“When I look for the acquaintances of my youth, alas! they are almost all gone. I have been led, for the most part, along a smooth path.“
Browsing through an old issue of THE ST. LOUIS EVANGELIST some time ago, I spotted the following brief article reporting on a letter from Dr. Archibald Alexander, dated 1822. Dr. Alexander was born in 1772 and would have been fifty years old when he wrote this letter. Given his age at that writing, his opening sentence is particularly striking, from a modern perspective. Equally intriguing are the biographical insights provided in this letter and the view expressed by Dr. Alexander on providing for one’s family and later years.
We have in our possession a long and interesting letter written by Rev. Dr. Archibald Alexander, from Philadelphia, while attending the meeting of the General Assembly, dated May 27, 1822, addressed to “Rev. Robert Marshall, near Lexington, Ky.,” sent by his son, Rev. James Marshall, upon his leaving Princeton Theological Seminary for his home and a field of labor in Kentucky. Most of it is in reference to his “unexceptionable conduct,” his “strength and originality of mind,” and the prospect that “he will be a forcible speaker, a useful man, and become an important member of the Church in the Western country.” We give an extract of general interest:
When I look for the acquaintances of my youth, alas! they are almost all gone. I have been led, for the most part, along a smooth path. External circumstances have been favorable, but I have been subjected often and long to severe conflicts. Perhaps in prosperity I have endured as much pain as those who have passed through many external afflictions. I have now a large family, and have made scarcely any provision for their subsistence when I shall be taken from them; but I am not troubled on this account. “The Lord will provide.” I have seen in so many cases the little benefit which has resulted from the fruit of anxious toil for posterity, that I feel content with my situation and prospects.

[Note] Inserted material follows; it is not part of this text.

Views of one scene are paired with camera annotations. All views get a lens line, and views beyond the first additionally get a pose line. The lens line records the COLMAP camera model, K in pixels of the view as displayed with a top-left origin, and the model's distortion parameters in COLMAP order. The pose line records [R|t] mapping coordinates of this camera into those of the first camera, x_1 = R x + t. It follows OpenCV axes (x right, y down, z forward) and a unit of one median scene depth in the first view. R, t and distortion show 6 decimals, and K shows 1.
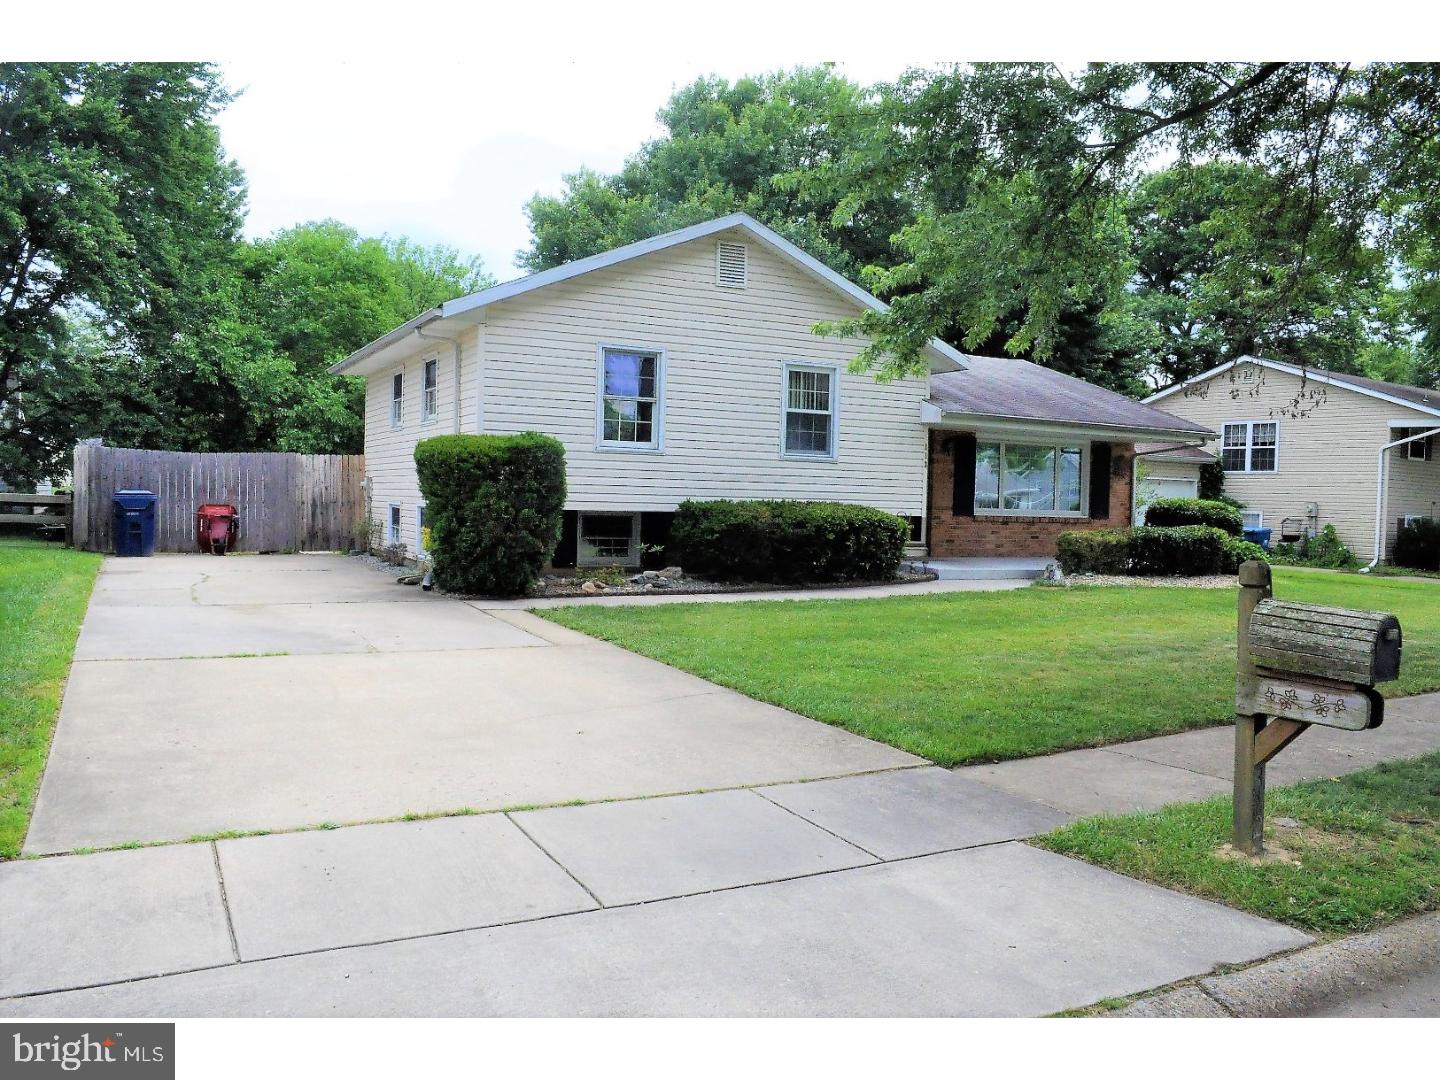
lens RADIAL K [[1138.0, 0, 716.5], [0, 1138.0, 546.1], [0, 0, 1]] dist [-0.064823, -0.000914]
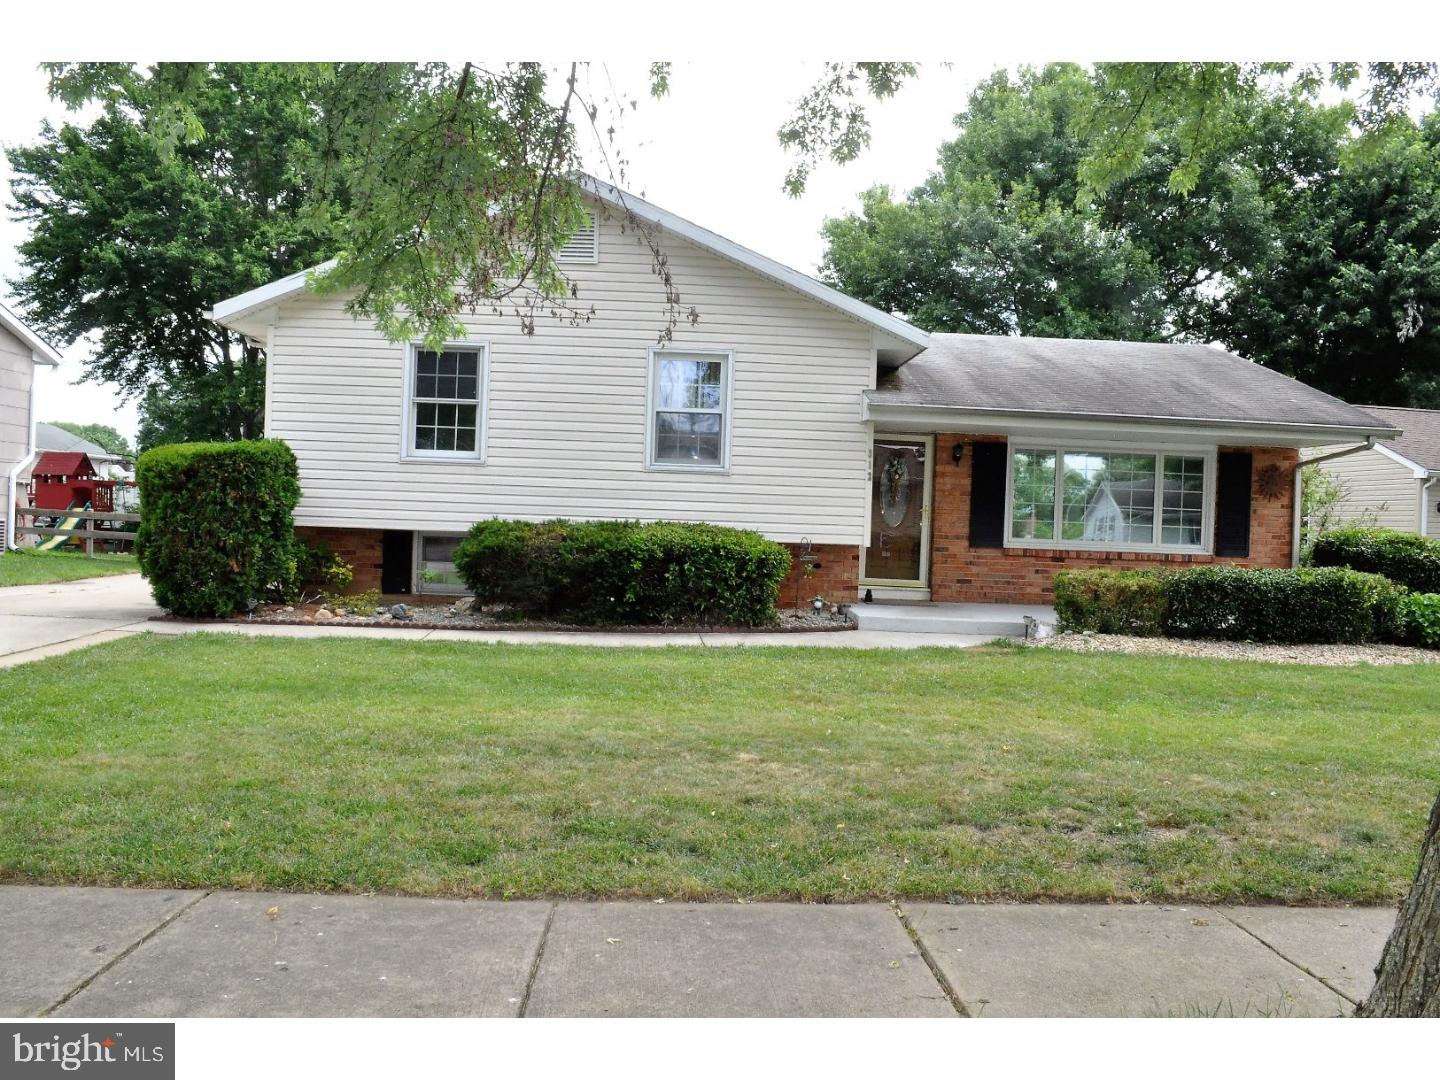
lens RADIAL K [[1138.0, 0, 719.0], [0, 1138.0, 533.6], [0, 0, 1]] dist [-0.064823, -0.000914]
pose [[0.895023, 0.012665, -0.445840, 0.455951], [-0.032302, 0.998812, -0.036473, -0.003499], [0.444848, 0.047045, 0.894370, 0.296631]]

Such views from one so revered, so wise and so spiritual as was Dr. Archibald Alexander, we doubt not will be read with interest and profit by all. If we are in moderate circumstances, and our children promise to be upright, useful, respectable in life, we should be more than content; we should be joyful and grateful. People in affluent circumstances have more to fear than others for their descendants. “The lust of the world, the lust of the eye, and the pride of life” accomplish their slaughter chiefly among the rich. This is plain to all who are old enough to have observed the histories of households for forty years; and it is not surprising when we remember that evils in the heart are not so ruinous as when both in the heart and the life.–Herald and Presbyter.

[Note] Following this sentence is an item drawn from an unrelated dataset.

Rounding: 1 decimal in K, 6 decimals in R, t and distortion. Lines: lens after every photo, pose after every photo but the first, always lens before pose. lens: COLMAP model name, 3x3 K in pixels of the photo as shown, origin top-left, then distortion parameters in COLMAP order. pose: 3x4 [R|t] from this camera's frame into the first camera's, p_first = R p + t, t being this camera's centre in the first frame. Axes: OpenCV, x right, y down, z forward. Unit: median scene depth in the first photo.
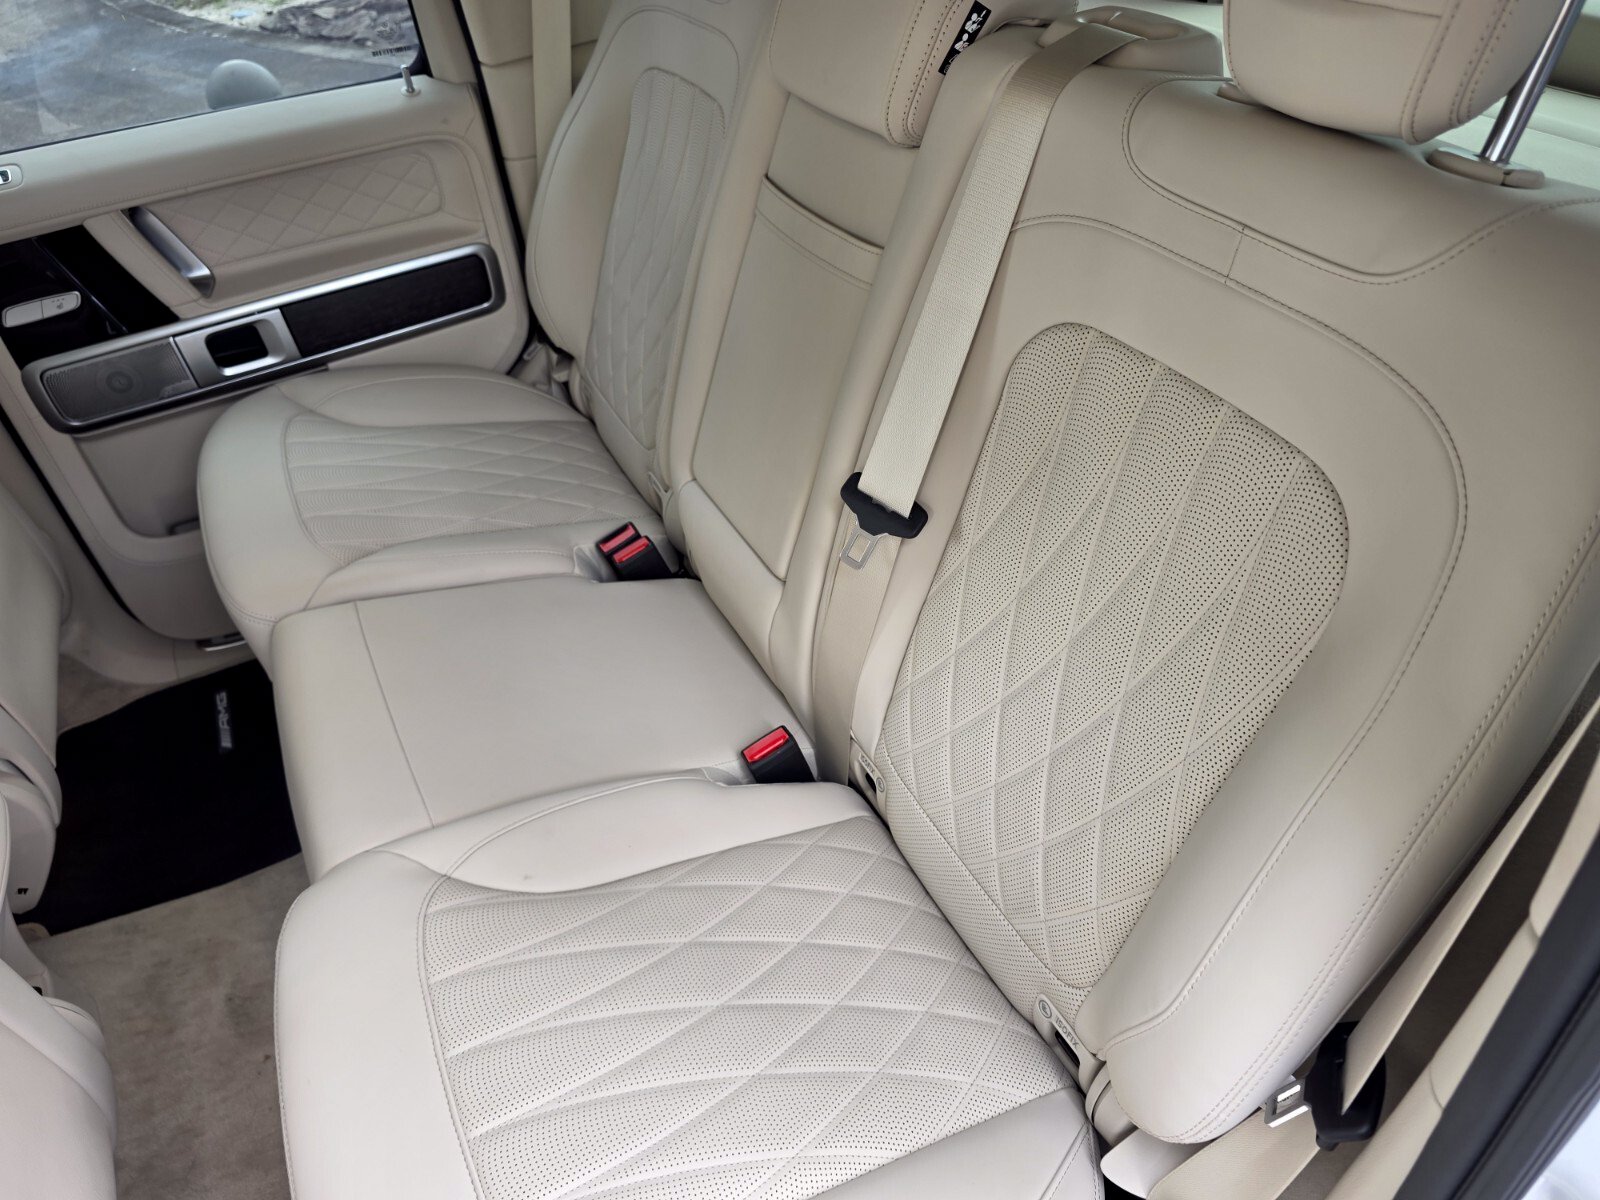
lens RADIAL K [[1050.2, 0, 804.2], [0, 1050.2, 596.2], [0, 0, 1]] dist [0.039849, -0.046647]
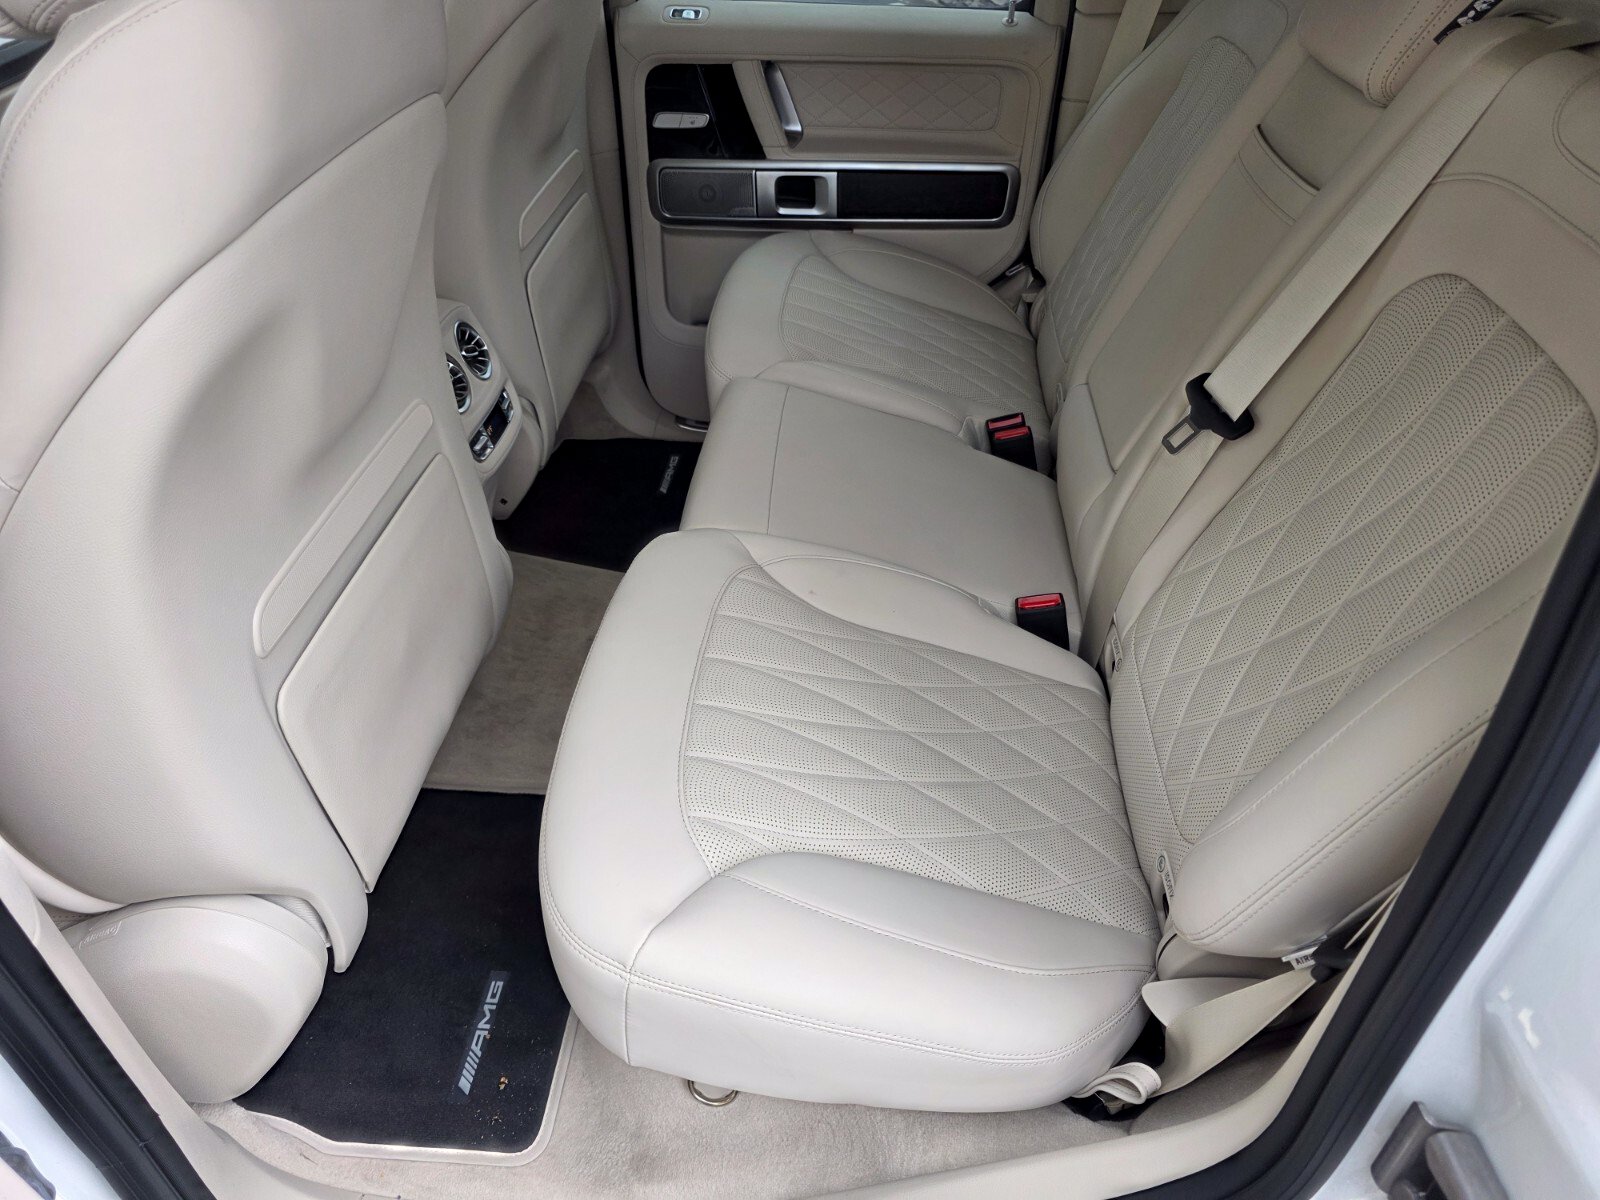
lens RADIAL K [[1050.2, 0, 804.2], [0, 1050.2, 596.2], [0, 0, 1]] dist [0.039849, -0.046647]
pose [[0.842589, 0.394711, -0.366397, 0.128066], [-0.401480, 0.913823, 0.061170, 0.134299], [0.358966, 0.095559, 0.928446, -0.110935]]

[excerpted from The St. Louis Evangelist, Vol. 1, no. 3 (March 1875): 19, columns 3-4. Reprinted from The Herald and Presbyter]
Words to Live By:
I suppose one reason the above quote seems noteworthy to me is that it bears a note of similarity to a statement which Dr. Francis Schaeffer made, in a letter to Dr. Robert Rayburn, when both men were fighting cancer:
In my own case, of course, if I could wave a wand and be rid of the lymphoma I would do it. Yet in my own case, in looking back over the whole two and a half years since I have known I have lymphoma, there has been more that has been positive than negative. That is true on many levels and I am not just thinking of some vague concept of understanding people better, though I guess that is true as well. Rather, in the total complex of everything that has happened I am convinced that there is more positive than negative. I am so glad that though I increasingly am against any form of theological determinism which turns people into a zero and choices into delusions, yet I am also increasingly conscious of the fact that Edith and I have been, as it were, carried along on an escalator for the entirety of our lives. I am left in awe and wonder with all this, and I very much feel the escalator is still in operation, not just in this matter of health, but in the battles that beset us on every side.
By itself, Alexander’s statement sounds like that of a charmed life, though I’m certain he suffered problems just like we all do. But what I see here is two Christians, separated by over one hundred years, each giving basically the same testimony, namely that regardless of the trials we may experience, God bears us up, carrying us through those times, drawing us nearer in love, comforting and protecting us. As the Psalmist says, the Lord God is our fortress, our strong Protector and our Deliverer. Truly, He smooths our paths.